**TASK REQUIREMENTS:**
Each line of the listing, apart from the pictures, is to be printed exactly.

**INPUT DATA:**
══════════
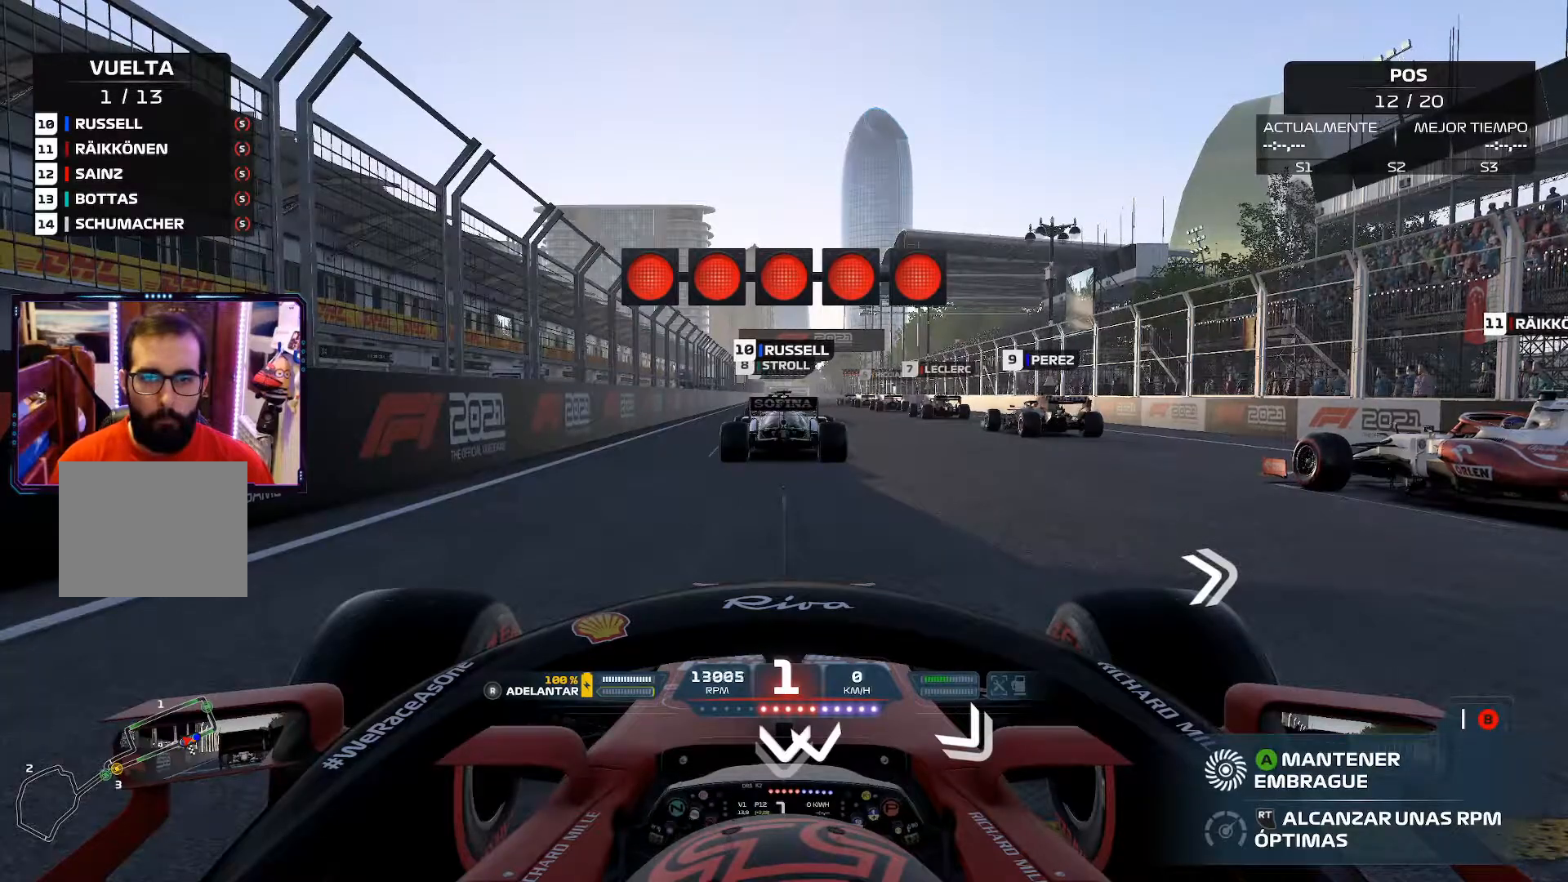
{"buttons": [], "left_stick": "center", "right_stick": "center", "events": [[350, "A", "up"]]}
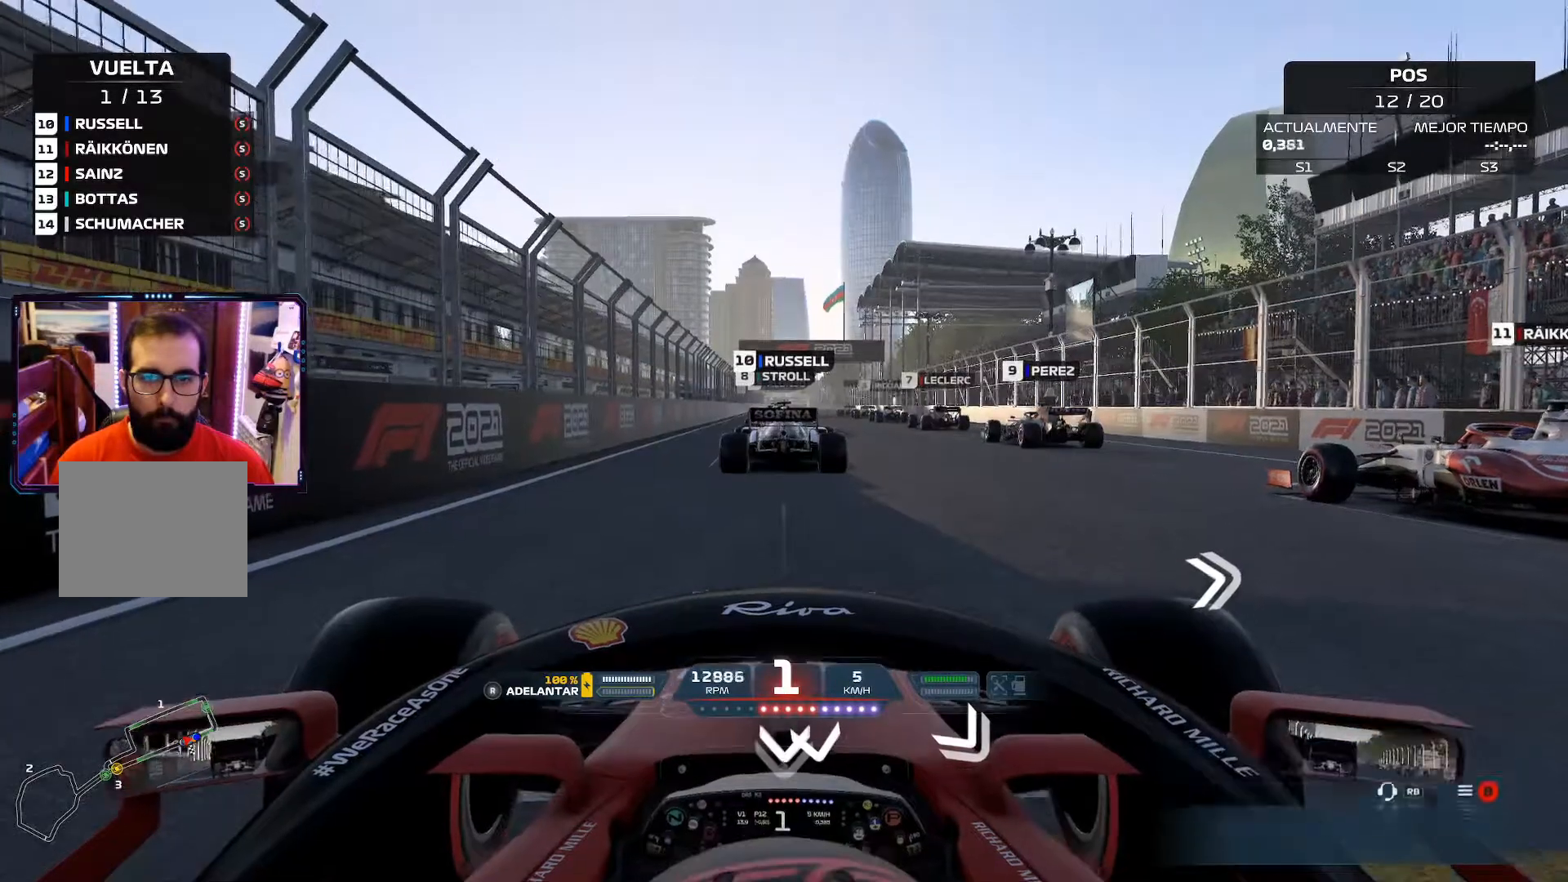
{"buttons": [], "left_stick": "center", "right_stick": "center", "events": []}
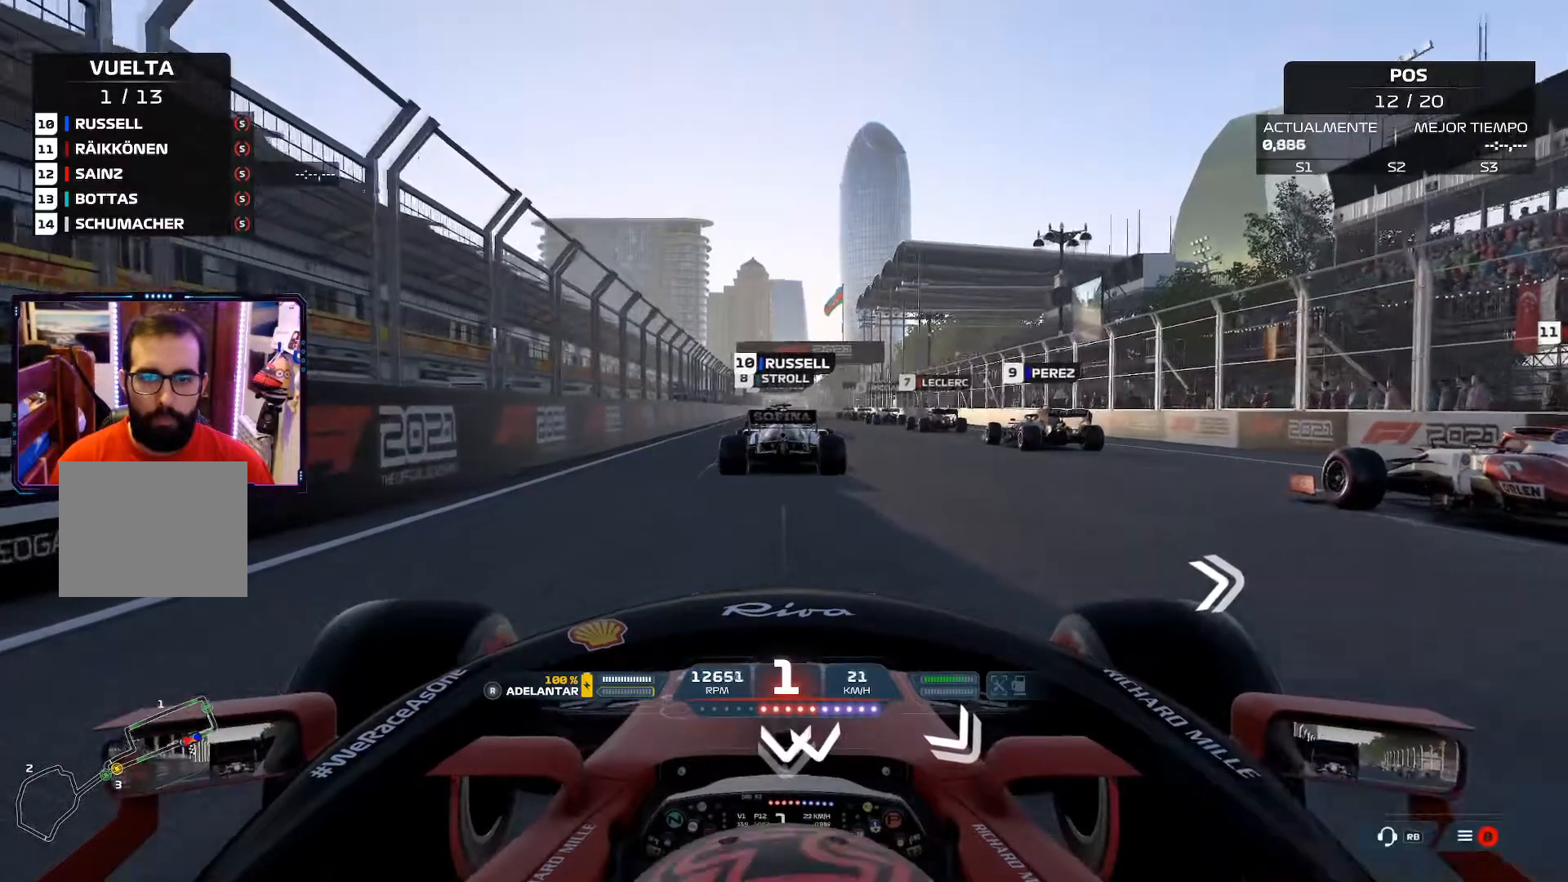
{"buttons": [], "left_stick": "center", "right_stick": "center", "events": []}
══════════
**TASK ANSWER:**
{"buttons": [], "left_stick": "center", "right_stick": "center", "events": [[350, "A", "up"]]}
{"buttons": [], "left_stick": "center", "right_stick": "center", "events": []}
{"buttons": [], "left_stick": "center", "right_stick": "center", "events": []}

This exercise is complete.